The look on the pilot’s face was curiously mixed: part pleasure, part something else. “Ellen Troy?”

 

“Right first time.”

 

The pilot nodded and resumed his flight check. “If you’re all set for launch, sir, I’ll notify traffic control.”
IV

The gossamer Martian atmosphere extends much farther into space than does the air near gravid Earth; the wind began to whistle over the wings of the
Mars Cricket
soon after the shuttle left Mars Station, falling planetward. It would not stop even when the shuttle rolled to a halt on the ground, for on Mars the wind is eternal.

After what seemed a too-short trip the shuttle’s tires walloped fused sand and the craft slid unimpeded across the desert floor. Sparta bent her head to peer out the tiny oval window for a first closeup peek at the landscape of Mars.
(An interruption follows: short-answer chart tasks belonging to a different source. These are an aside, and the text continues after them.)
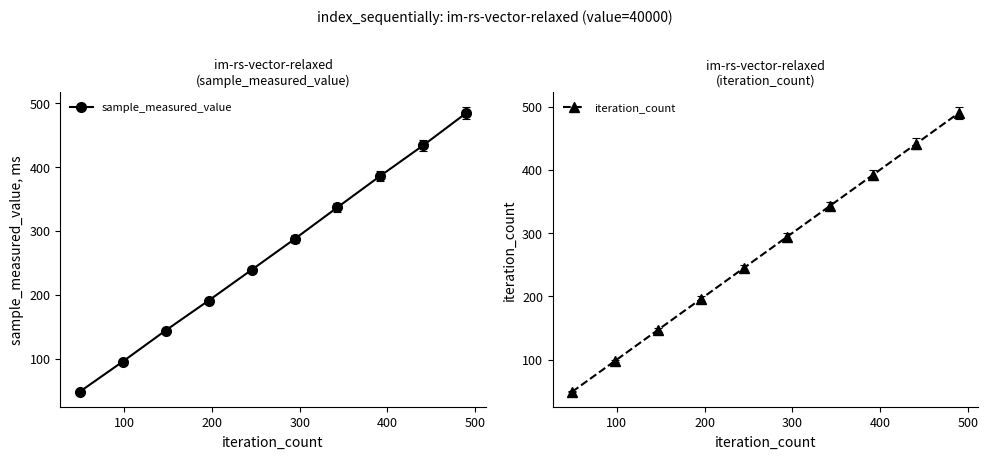

List the series in order of their overall mean, lowest first.

sample_measured_value, iteration_count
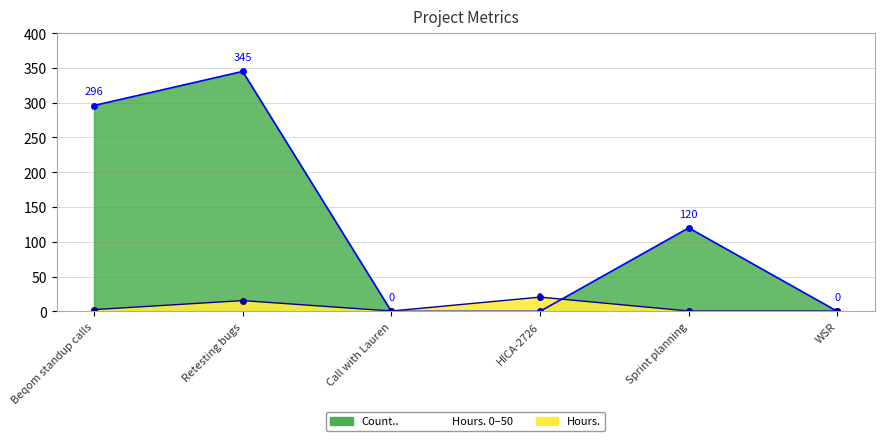

True or false: Count.. and Hours. intersect in this chart.

True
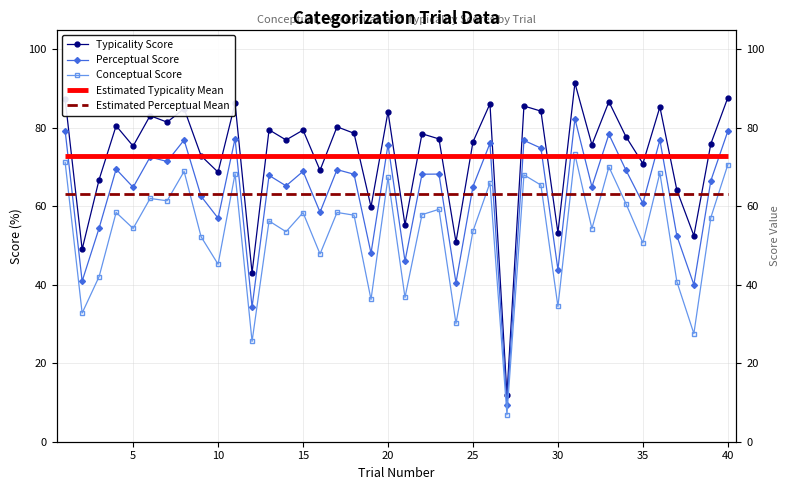

What is the maximum value shown in the chart?

91.4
Nearby, it was an astonishing blur.

Spaceplanes and shuttles land hot on Mars. Supersonic aircraft must be wedge shaped, and even with swing-wings forward they stall easily in the thin atmosphere, despite the low gravity. So runways are narrow lines across the red sands, thirty kilometers long and aligned with the prevailing winds, with ranks of barrier nets across their ends.

Farther from the blurred runway Sparta could resolve a plain of shifting dunes stretching to the base of distant bluffs. The banded bluffs were steep and high and everywhere in shadow, except to the east, where only their tops were in sunlight; their line stretched across the horizon, glowing vibrant gold at their ragged crests, deepening to royal purple in the open shadows below. At this longitude evening was approaching, and the twilight sky was a peculiar shade of burnt orange in which pale stars were already twinkling.

Minutes passed, until at last the shuttle perceptibly slowed its headlong rush, finally braking to a smooth stop well before it needed a barrier, letting its pointed snout droop toward the ground. Its wings, carbon black when cool, still glowed orange in the Martian twilight.

A ground tractor fetched the shuttle from the runway and towed it slowly toward a distant cluster of low buildings. The freshening breeze blew wisps of pink sand across the taxiway. Except for blue runway lights and the distant green gleam of the passenger terminal, there was no hint of life in the dusty expanse. Then Sparta caught sight of figures moving across the sand, people wearing brown pressure suits, hunched against the wind. She had no idea what their business was, but in their postures she read the cold, and she shivered.

Inside the terminal the air was warm. She stepped lightly from the docking tube; she weighed no more than forty pounds, and here she was strong enough to lift a desk or jump all the way across the little terminal building, which was no bigger than an ordinary magneplane station on Earth.